Jose Luis Rodriguez Zapatero announced last January 6 that his Administration would create a new fund of demographic growth. The fund seeks to compensate regions that are experiencing a low demographic growth, such as Castilla-Leon. The innovative instrument complements two previously announced funds: the competition fund and the cooperation fund. It is all about spending.
It is all about spending. I have not seen any relevant ideas that would help the Spanish economy leave the current hole it has digged with the abuses of the real estate sector, a hole that will only get deeper as our public administrators continue to propose policy making that only teaches how to spend. I have not heard from any new ideas to boost the increasing unemployment, to improve productivity, to lessen the burden of absenteeism, and to increase the industrial fabric of a country that has for too long relied on its real estate and tourism sectors.
The Financial Times reported in two different articles some of the sinking news on the Spanish economy that we are already accostumed to. According to the Financial Times the recession is also impacting the prices of goods and services, on top of the real estate. Beware the pain in Spain, must have thought FT reporters Chris Giles and Victor Mallet when they wrote “A tale of two housing market bubbles” last January 6 on the Financial Times of London. They point out that as a percentage of British average per capita income, Spaniards have not gained purchasing power between 1995 and 2007. They forgot to add the recent depretiation rally of the British pound vis a vis the euro.
Where do Zapatero’s three funds take us? As a short-term pain reliever I embrace the measures that will for sure relieve the pain of Spain in the first months of 2009. But on the mid run and long run I remain deeply concerned about the inability of our political elite and our society as a whole to execute reform in education, in the labour market, in the sometimes slow and incentive-lacking national and regional administrations. There must be efficiency gains in the public and private sectors if Spain is deliberately willing to exit this crisis in 2010.
There is no doubt Spain will suffer in 2009, along many other Western economies. The markets have already discounted the recession in the ongoing year. I look beyond 2009 and think where we will be as a nation in 2010 and 2011. At the end of the month I will be in Madrid meeting with the political and economic elite of the country.
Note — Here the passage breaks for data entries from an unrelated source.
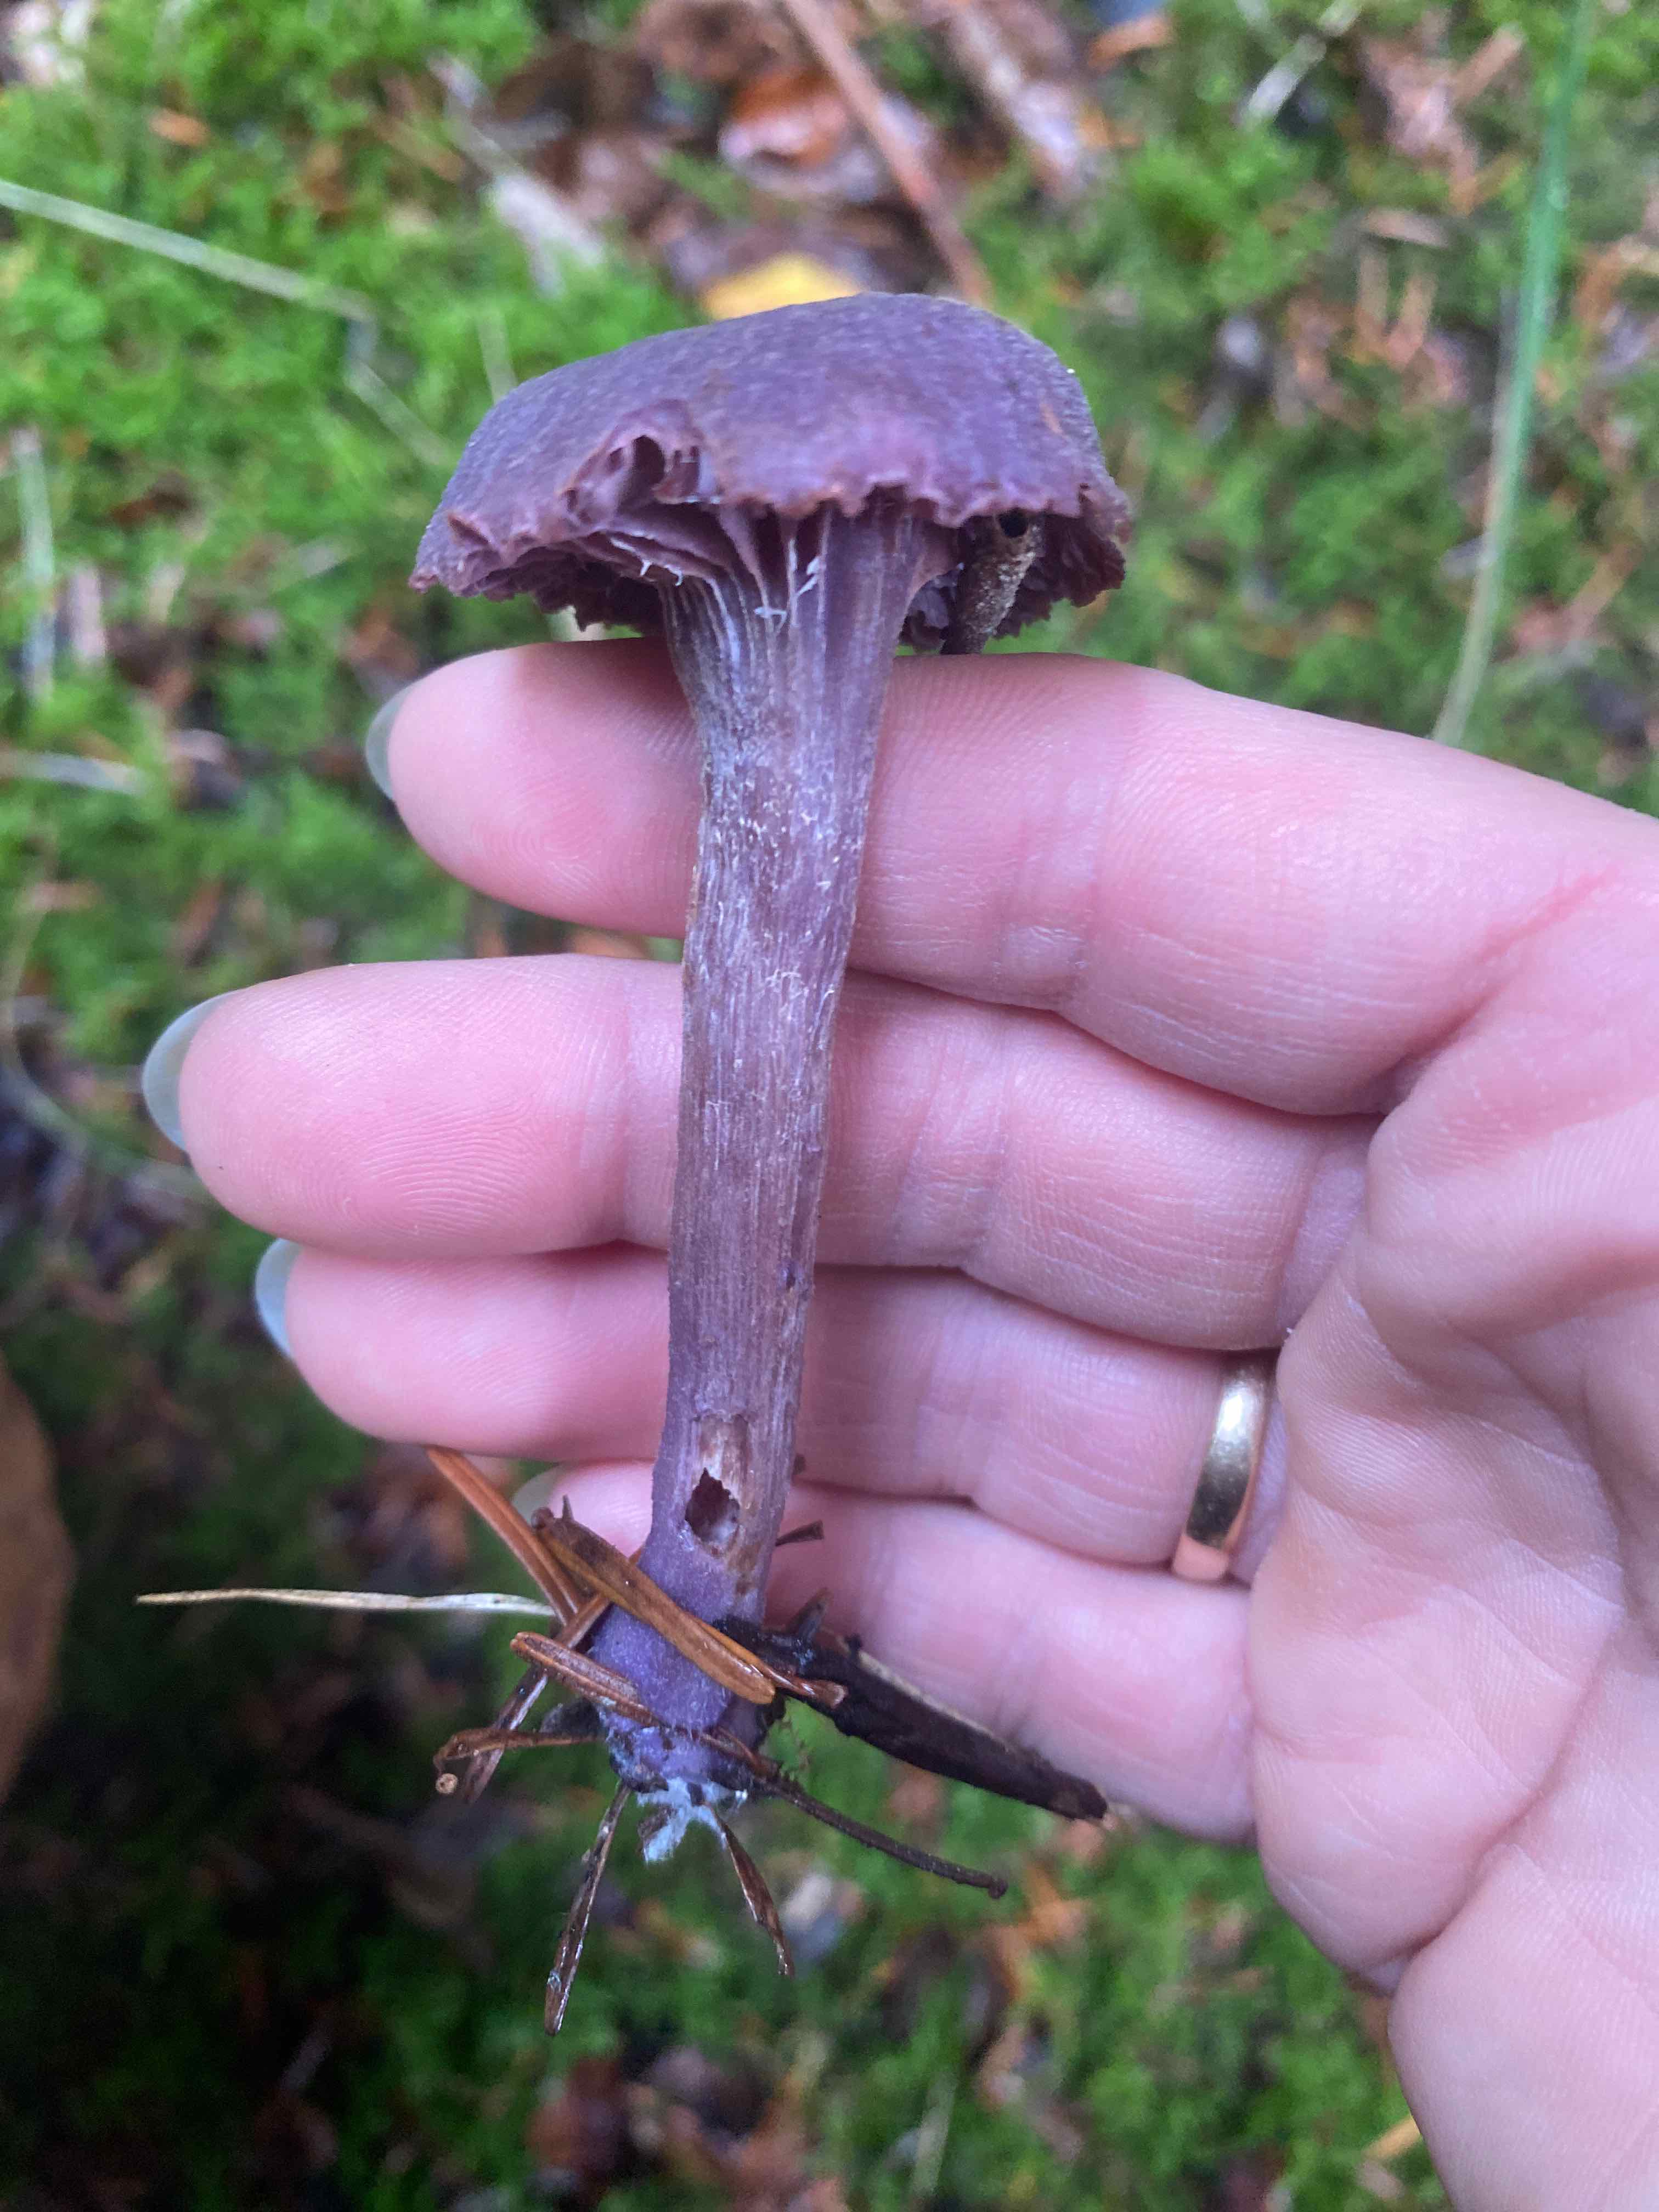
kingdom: Fungi
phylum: Basidiomycota
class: Agaricomycetes
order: Agaricales
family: Hydnangiaceae
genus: Laccaria
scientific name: Laccaria amethystina
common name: violet ametysthat
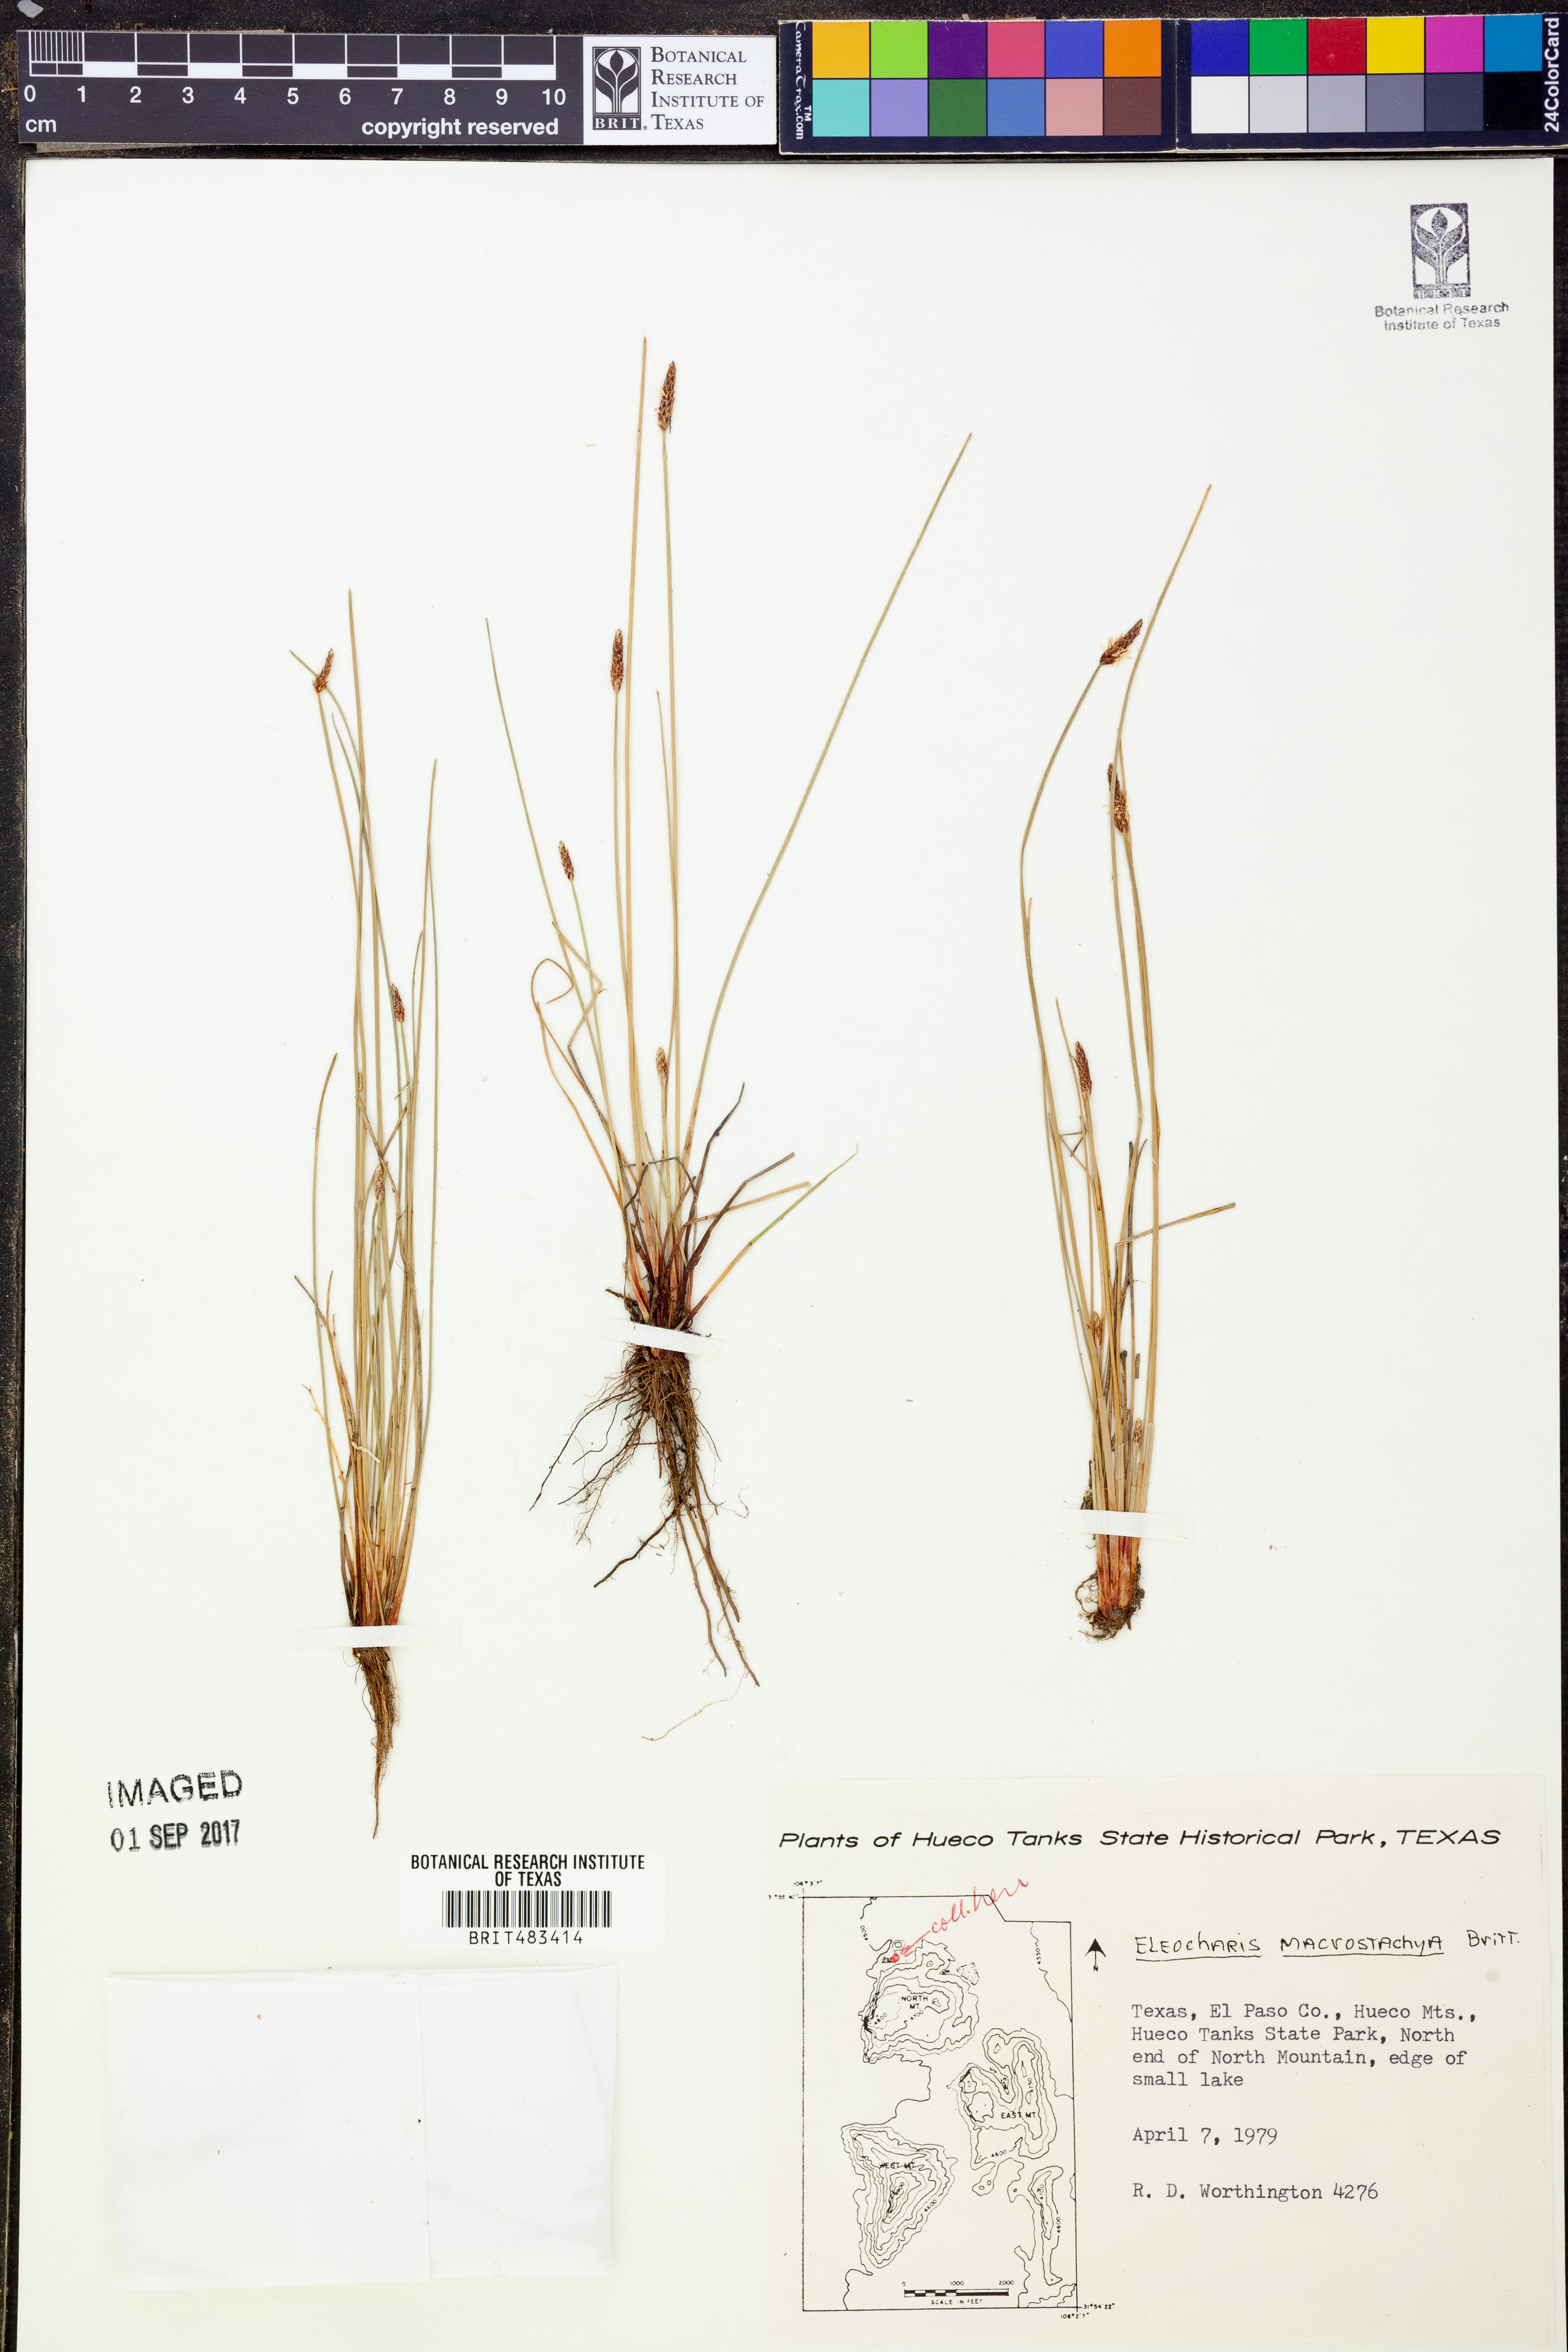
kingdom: Plantae
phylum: Tracheophyta
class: Liliopsida
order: Poales
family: Cyperaceae
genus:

I carry a message of concern and of hope. How do we take advantage of the current scenario and environment? Where does the collapse of the real estate sector lead us? What kind of reaction should we expect from the average citizen that faces the highest unemployment rate in the developed world?
Differentiation. Diversification. Specialization. Those are the three words that our policy makers need to bear in mind. Spain has to differentiate from its surrounding countries, has to differentiate from the product it has been offering so far. Spain has to diversity into other sectors that it has not explored yet. Last Spain has to specialize, improving its educational system and boosting its expenditure in research and development.
The current environment is not hopeful. We already knew it. But there is an explicit lack of reaction. I do not read of any innovative ideas on Expansion or Cinco Dias, on the Economy section of El Mundo or El Pais. We start to be in desperate need of new ideas. Where is the Rodrigo Rato of our time? Why did Pedro Solbes earn the lowest marks of any Finance Minister in the Eurozone according to the Financial Times?
A couple of hints for our Premier Jose Luis. Change the Labour Minister. Force Pedro Solbes to reform the labour markets before he retires. It will carry a political cost only a retired Minister can afford living with for a couple of years. Bring on board valuable economic thinking outside the political landscape.